In a move that will please the vigilante-minded but terrify the fiscal hawks, Nigeria has executed four men convicted of slaughtering worshippers in a church attack. Justice, they call it. But let us examine the ledger, because in the city of London we know that every pound spent on retribution is a pound not spent on prevention.
First, the facts. Four individuals, found guilty of murdering parishioners in a violent assault on a place of worship, have been put to death. The Nigerian government, facing an insurgency that has chipped away at its credibility as much as its GDP, decided to send a clear signal. But what exactly is that signal worth? Market efficiency suggests that capital punishment is a poor deterrent. Studies from the United States, where execution rates have plummeted, show no corresponding rise in murder rates. In fact, the cost of the appeals process alone could fund hundreds of police patrols. Nigeria, grappling with inflation and a depreciating naira, cannot afford such indulgence.

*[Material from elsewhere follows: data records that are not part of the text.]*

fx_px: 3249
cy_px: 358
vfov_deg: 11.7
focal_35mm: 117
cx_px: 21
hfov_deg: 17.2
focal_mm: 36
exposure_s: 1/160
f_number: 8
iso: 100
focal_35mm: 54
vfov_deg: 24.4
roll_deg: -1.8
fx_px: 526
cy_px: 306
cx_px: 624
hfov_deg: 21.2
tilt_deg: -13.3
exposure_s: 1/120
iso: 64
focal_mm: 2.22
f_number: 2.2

Consider the opportunity cost. The resources poured into these four trials and executions might have been better deployed in intelligence gathering, community policing, or deradicalisation programmes. The government's own statistics show that attacks on churches have not decreased despite previous executions. Capital flight, always a concern in emerging markets, is not stemmed by spectacles of state vengeance. Investors want stability, not theatrical displays of power.

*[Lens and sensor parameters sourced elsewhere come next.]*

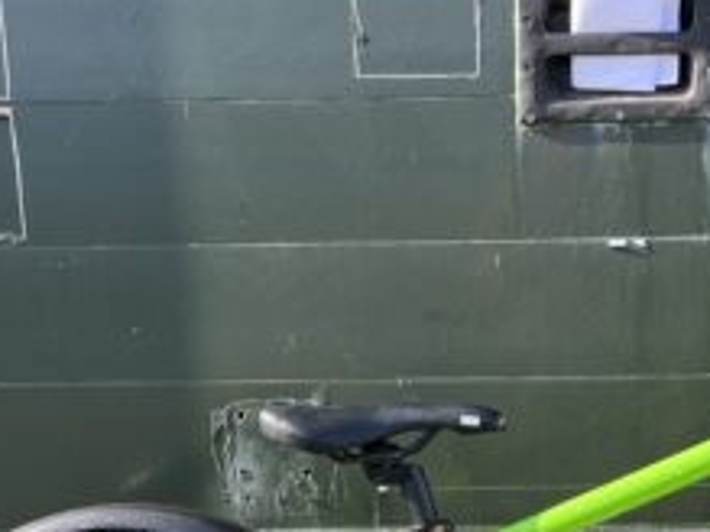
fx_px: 1168
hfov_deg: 33.0
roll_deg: +1.9
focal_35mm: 57
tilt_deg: -12.9
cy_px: 496
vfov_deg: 24.7
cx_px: 551
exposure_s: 1/527
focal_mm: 5.1
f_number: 1.6
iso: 50
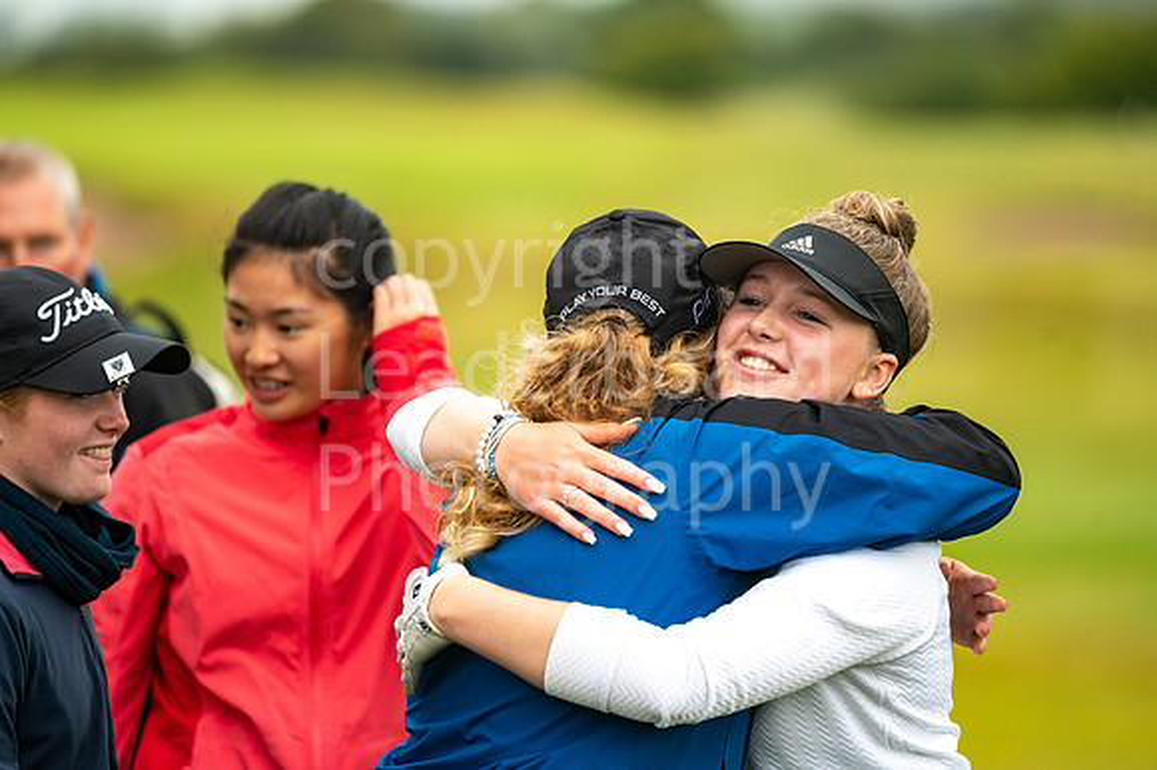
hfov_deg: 6.9
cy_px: 385
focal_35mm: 300
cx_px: 578
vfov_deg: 4.6
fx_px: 9636
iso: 1000
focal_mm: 300
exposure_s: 1/500
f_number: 4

Moreover, there is the question of central bank policy. The Central Bank of Nigeria has been fighting a losing battle against inflation, currently hovering above 20%. Every headline that presents Nigeria as a place where the state kills its own citizens, even criminals, does little to inspire confidence. The bond market is watching. Gilt yields in the UK have remained stubbornly low because the BoE has credibility. Nigeria's sovereign debt, by contrast, trades at distressed levels. This is not justice; it is a drag on fiscal responsibility.
One must also question the efficiency of the judicial process. In a system where corruption is rife and due process is often a luxury, executing the convicted is a permanent error. What if new evidence emerges? What if the trial was flawed? The market hates uncertainty, and irreversible punishments introduce a volatility that no risk manager can hedge. The cost of a wrongful execution, in terms of reputation and potential compensation, is unquantifiable.

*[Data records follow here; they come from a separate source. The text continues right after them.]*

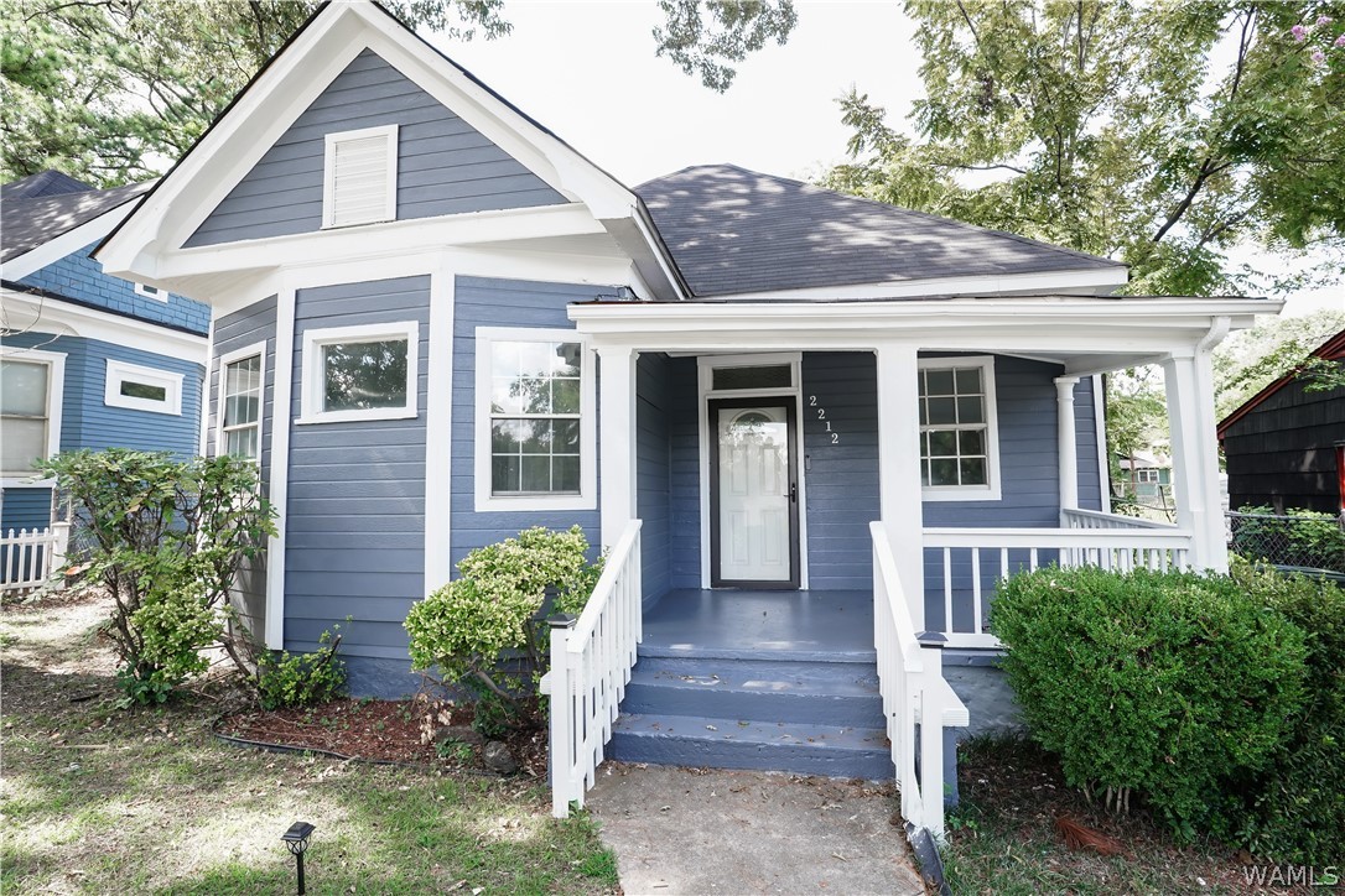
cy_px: 448
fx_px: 635
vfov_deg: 70.4
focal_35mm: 17
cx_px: 672
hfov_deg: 93.3
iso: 320
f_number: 8
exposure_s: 1/40
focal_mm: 17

Of course, there is the emotional argument: the families of the victims deserve closure. But closure is not a financial instrument. It does not shore up the currency or lower the cost of borrowing. It is a luxury that a nation on the brink of fiscal collapse cannot afford to subsidise. Better to channel that anger into productive investments in security and economic growth.
In conclusion, Nigeria's execution of these four men is a short-term PR win for a government desperate to appear tough. But the bottom line is clear: it is a costly, inefficient, and ultimately futile tool for combating terrorism. The market will judge this not as justice, but as a misallocation of scarce resources. Until Nigeria prioritises prevention over punishment, the violence will continue, and the nation's credit rating will suffer accordingly.